Noite

Sou das que adora dirigir, que vê prazer em trocar de marcha, que ama o momento solitário no carro, sem interferência externa, livre para pensar, planejar, sonhar, escrever mentalmente. Nesse estado fluo de volta para casa. No rádio uma música que não conhecia me diverte pela brincadeira com as palavras – e fala de amor, um bom projeto para o começo da noite. Paro no sinal para entrar na avenida, o lugar onde todas as noites encontro meus companheiros da rua. Faz tempo que não vejo o moço da perna eternamente enfaixada nem a moça que toca flauta. O que pede uma moeda hoje é desconhecido mas lá estão as costas curvadas, as mãos estendidas para que eu tenha a certeza de que não vai me atacar. Ao ver a moeda de um real ele sorri, quase comemorando, devo ter completado exatamente o que faltava para algo importante. Ele me abençoa, e me deseja saúde muitas vezes enquanto se afasta quase saltitando. Cruzo a avenida feliz – a volta para casa, a música, a alegria do homem no cruzamento. Mais a frente o trânsito está pior do que o normal, um carro parado na faixa reversível , os outros automóveis desviados para uma segunda pista . Nós, que vamos em direção ao centro, nos esprememos.
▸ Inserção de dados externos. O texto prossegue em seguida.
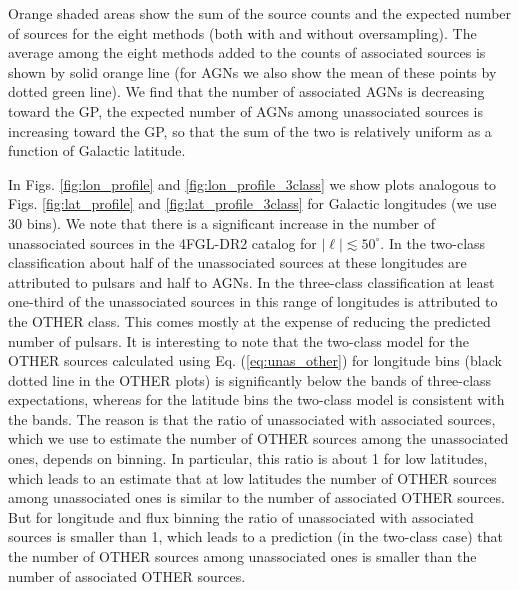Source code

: \documentclass[referee]{aa} %
\begin{document}
Orange shaded areas show the sum of the source counts and the expected number of sources for the eight methods (both with and without oversampling).
The average among the eight methods added to the counts of associated sources is shown by solid orange line 
(for AGNs we also show the mean of these points by dotted green line).
We find that the number of associated AGNs is decreasing toward the GP, the expected number of AGNs among unassociated sources is increasing toward the GP, so that the sum of the two is relatively uniform as a function of Galactic latitude.


In Figs. \ref{fig:lon_profile} and \ref{fig:lon_profile_3class} we show plots analogous to Figs. \ref{fig:lat_profile} and \ref{fig:lat_profile_3class} for Galactic longitudes (we use 30 bins).
We note that there is a significant increase in the number of unassociated sources in the 4FGL-DR2  catalog for $|\ell | \lesssim 50^\circ$.
In the two-class classification about half of the unassociated sources at these longitudes are attributed to pulsars and half to AGNs.
In the three-class classification at least one-third of the unassociated sources in this range of longitudes is attributed to the OTHER class.
This comes mostly at the expense of reducing the predicted number of pulsars.
It is interesting to note that the two-class model for the OTHER sources calculated using Eq. (\ref{eq:unas_other}) for longitude bins
(black dotted line in the OTHER plots) is significantly below the bands of three-class expectations, whereas for the latitude bins the two-class model
is consistent with the bands.
The reason is that the ratio of unassociated with associated sources, which we use to estimate the number of OTHER sources among the unassociated ones, depends on binning.
In particular, this ratio is about 1 for low latitudes, which leads to an estimate that at low latitudes the number of OTHER sources among unassociated ones is similar to the number of associated OTHER sources.
But for longitude and flux binning the ratio of unassociated with associated sources is smaller than 1, which leads to a prediction (in the two-class case) that the number of OTHER sources among unassociated ones is smaller than the number of associated OTHER sources.
\end{document}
Penso no azar que é estar em um carro quebrado numa hora dessas. Passo por ele e estranho haver gente atrás do carro e não na frente, ou na calçada, e olho para elas. Uma pessoa, não sei se homem ou mulher, segura a cabeça de um homem caído no chão – atropelamento, só pode ser – vejo o short sujo, as pernas sujas se mexendo em espasmos. Dor, me parece, muita, muita dor. Penso em insetos, me sinto culpada pela comparação, lembro de Gregor Samsa, Kafka, A Metamorfose. Nunca o livro fez tanto sentido. Vem a vontade de chorar e penso não posso, estou dirigindo. O choro castrado vira uns soluços secos, paulistanos. No rádio Mariana Aydar termina a canção começada por Rael. Penso em todos os discursos sobre o excesso de informação e sei que isso não tem a menor importância, com meio neurônio decidimos o que tem algum significado, mas que parte do coração dá conta do verdadeiro excesso, esse, o emocional, que em menos de dois minutos te faz viver  prazer, risada, música e dor?